Although stem cells have impressive potential for treating disease, these multitalented precursors have a dark side: tumors use them to divide and spread. Interfering with this process may be a new way to treat the deadly brain cancer known as glioblastoma multiforme (GBM), according to a report in the December 7 issue of Nature.
Angelo Vescovi of the University of Milan and colleagues found that certain proteins called bone morphogenetic proteins dramatically hindered the growth of cultured GBM cells. When mice that had received transplants of human GBM cells were treated with the proteins, they developed much smaller tumors. The mice also survived longer: 80 percent were still alive after four months, all animals that did not receive the proteins had died by then.

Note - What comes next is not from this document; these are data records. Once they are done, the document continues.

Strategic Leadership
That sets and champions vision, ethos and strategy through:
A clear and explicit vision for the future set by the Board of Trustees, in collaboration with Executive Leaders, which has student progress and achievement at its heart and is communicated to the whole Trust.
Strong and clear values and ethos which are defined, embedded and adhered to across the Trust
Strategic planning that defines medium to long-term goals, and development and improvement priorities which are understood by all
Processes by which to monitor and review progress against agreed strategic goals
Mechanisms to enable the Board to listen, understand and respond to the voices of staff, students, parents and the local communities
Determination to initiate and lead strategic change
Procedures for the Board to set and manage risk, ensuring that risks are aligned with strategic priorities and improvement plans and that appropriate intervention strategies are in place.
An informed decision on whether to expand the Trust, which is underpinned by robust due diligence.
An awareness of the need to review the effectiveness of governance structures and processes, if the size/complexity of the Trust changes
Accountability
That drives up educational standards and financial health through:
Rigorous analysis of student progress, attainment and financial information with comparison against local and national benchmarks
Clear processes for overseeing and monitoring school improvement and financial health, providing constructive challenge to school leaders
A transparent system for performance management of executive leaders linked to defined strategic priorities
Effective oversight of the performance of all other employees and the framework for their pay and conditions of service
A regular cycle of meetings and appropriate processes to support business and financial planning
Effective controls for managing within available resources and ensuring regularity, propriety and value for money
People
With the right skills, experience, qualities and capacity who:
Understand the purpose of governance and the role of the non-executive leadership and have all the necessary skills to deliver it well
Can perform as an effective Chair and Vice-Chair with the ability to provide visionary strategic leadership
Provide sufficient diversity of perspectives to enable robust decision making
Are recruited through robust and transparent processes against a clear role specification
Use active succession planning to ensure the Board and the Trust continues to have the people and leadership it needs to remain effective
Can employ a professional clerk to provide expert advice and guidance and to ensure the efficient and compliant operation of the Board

These proteins help the healthy brain develop by triggering a specific relay of signals within each cell, thus guiding the cell’s development and determining its fate. The authors believe that by activating this pathway in brain tumors, the proteins divert the cells away from a cancerous path, thus reducing the pool of stem cells that are likely to become tumors.
“These results support a new approach to GBM treatment—inducing differentiation of the tumor-initiating cells, rather than killing them,” the authors wrote. The proteins or compounds like them could be used along with conventional therapy, helping patients survive a cancer that is currently fatal within two years for 75 percent of patients.